(Text excerpt Opens)

It could have easily been a square drive through the covers, a clip off the pads through midwicket, a late guide down to third or, for a laugh, perhaps even that divisive reverse ramp. Joe Root has so many options at his disposal, so many ways by which he can either pierce or clear an in-field, that any number would have been a fitting way to overtake Alastair Cook and become England’s leading run‑scorer in Test cricket.
In the end, as Root marshalled England’s fightback against Pakistan in Multan with this 35th Test century, it was a simple yet sublime on-driven four that took him to 71 before lunch on day three and thus a tick past Cook’s tally of 12,472 Test runs. Cook held the English record for nine years in all, pushing Graham Gooch’s 8,900 into second place in 2015 for a case of apprentice eclipsing master. But even as he trowelled more and more on to that impressive pile before retirement three years later, Cook knew in all likelihood that he was keeping the seat warm for his teammate.
If there were a number of fitting ways Root could have reached this summit, there was only ever going to be one way to mark it. For all the mastery Root has delivered over the course of a 12‑year England career, for all the frictionless skill that made for a generational talent, it has seldom been about self.
After threading Aamir Jamal to the rope he strolled down the pitch for a spot of gardening, punched gloves with Ben Duckett, and eventually offered a modest wave to an England balcony that was in raptures. Still 335 runs behind in the match, the job was anything but complete.

(Text excerpt Closes)
(Given material Opens)

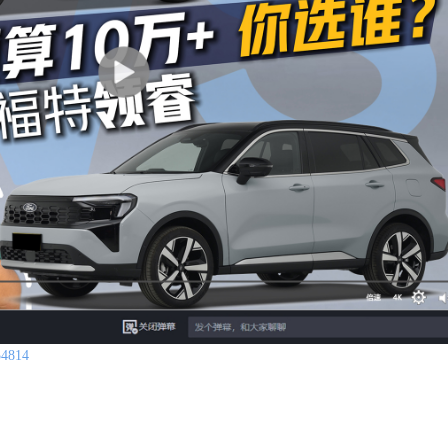
54814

(Given material Closes)

* _Problem details_:
In the article about Joe Root's record, whose English Test run record did Alastair Cook push into second place in 2015? The listing is separate material with no connection to the article.

* _Answer section_:
Graham Gooch's record of 8,900 Test runs.